Virginia, Autumn

By Molly McCully Brown

October, I’m dragging the dog away from perfect birds
lifeless on the pavement. By the water, boys in dress blues
with bayonets, the blistered hulls of boxships. Everything
is sunshine. Everything is dead, or dying, and this isn’t
a new thought. I grew up here, but farther from the ocean.
Each April, they took us to the battlefield, marched us
in schoolhouse lines up courthouse steps: here
is where the war ended. Never mind that it was fall
before the final battleship lowered its flag; never mind
that we still haven’t fired the last gun. What business
do I have wanting a baby here: in this body
where I can’t keep my balance, this country
where we can’t keep anything alive that needs us,
or dares not to, not even the switchgrass
pale and starved for groundwater? And still,
I do want. I search the news for mention of the birds,
whatever poison or disease I’m sure is claiming them
in such great numbers: meadowlarks, house wrens,
chickadees, starlings.

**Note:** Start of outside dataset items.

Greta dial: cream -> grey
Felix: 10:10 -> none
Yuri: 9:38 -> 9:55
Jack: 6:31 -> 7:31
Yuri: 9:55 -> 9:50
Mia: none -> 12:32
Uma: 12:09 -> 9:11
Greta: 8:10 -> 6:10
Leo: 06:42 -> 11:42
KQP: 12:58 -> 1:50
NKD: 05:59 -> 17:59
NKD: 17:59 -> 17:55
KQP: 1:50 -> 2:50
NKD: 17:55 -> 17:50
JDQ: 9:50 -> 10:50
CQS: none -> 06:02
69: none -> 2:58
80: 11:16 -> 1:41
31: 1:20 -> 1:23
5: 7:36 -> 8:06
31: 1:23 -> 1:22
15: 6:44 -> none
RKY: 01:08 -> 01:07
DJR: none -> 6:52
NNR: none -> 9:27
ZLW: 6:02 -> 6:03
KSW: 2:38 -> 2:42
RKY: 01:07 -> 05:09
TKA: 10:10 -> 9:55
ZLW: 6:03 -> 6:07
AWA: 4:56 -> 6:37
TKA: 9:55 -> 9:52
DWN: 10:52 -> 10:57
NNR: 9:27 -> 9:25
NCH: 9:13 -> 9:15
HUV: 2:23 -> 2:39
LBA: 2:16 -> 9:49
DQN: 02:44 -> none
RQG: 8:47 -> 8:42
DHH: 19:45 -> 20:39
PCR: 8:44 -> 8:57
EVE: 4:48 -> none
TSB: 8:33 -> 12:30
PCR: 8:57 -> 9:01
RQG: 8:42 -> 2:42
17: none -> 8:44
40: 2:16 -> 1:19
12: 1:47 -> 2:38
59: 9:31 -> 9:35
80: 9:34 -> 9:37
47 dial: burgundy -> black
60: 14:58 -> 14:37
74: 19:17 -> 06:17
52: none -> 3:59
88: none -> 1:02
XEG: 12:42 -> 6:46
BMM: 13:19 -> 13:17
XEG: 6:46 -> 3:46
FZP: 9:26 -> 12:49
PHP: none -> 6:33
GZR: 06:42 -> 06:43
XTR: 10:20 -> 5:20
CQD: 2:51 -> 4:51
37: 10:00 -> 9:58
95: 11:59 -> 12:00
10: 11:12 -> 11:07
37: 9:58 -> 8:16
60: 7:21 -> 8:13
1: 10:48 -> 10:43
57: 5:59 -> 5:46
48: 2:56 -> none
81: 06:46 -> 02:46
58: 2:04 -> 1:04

Once even a gray gull, pulled
open at the chest before we found him, hollowed
of his organs. It takes a long time—too long—
for me to understand the sun in this season
is blinding, and the birds are flying into windows
all around me, fourteen stories up. Flying into glass
and falling. What we love is rarely blameless.
Is it a failure that I wouldn’t trade this brightness?
I imagine pointing upward for my daughter:
Look, there, how it catches in the changing trees.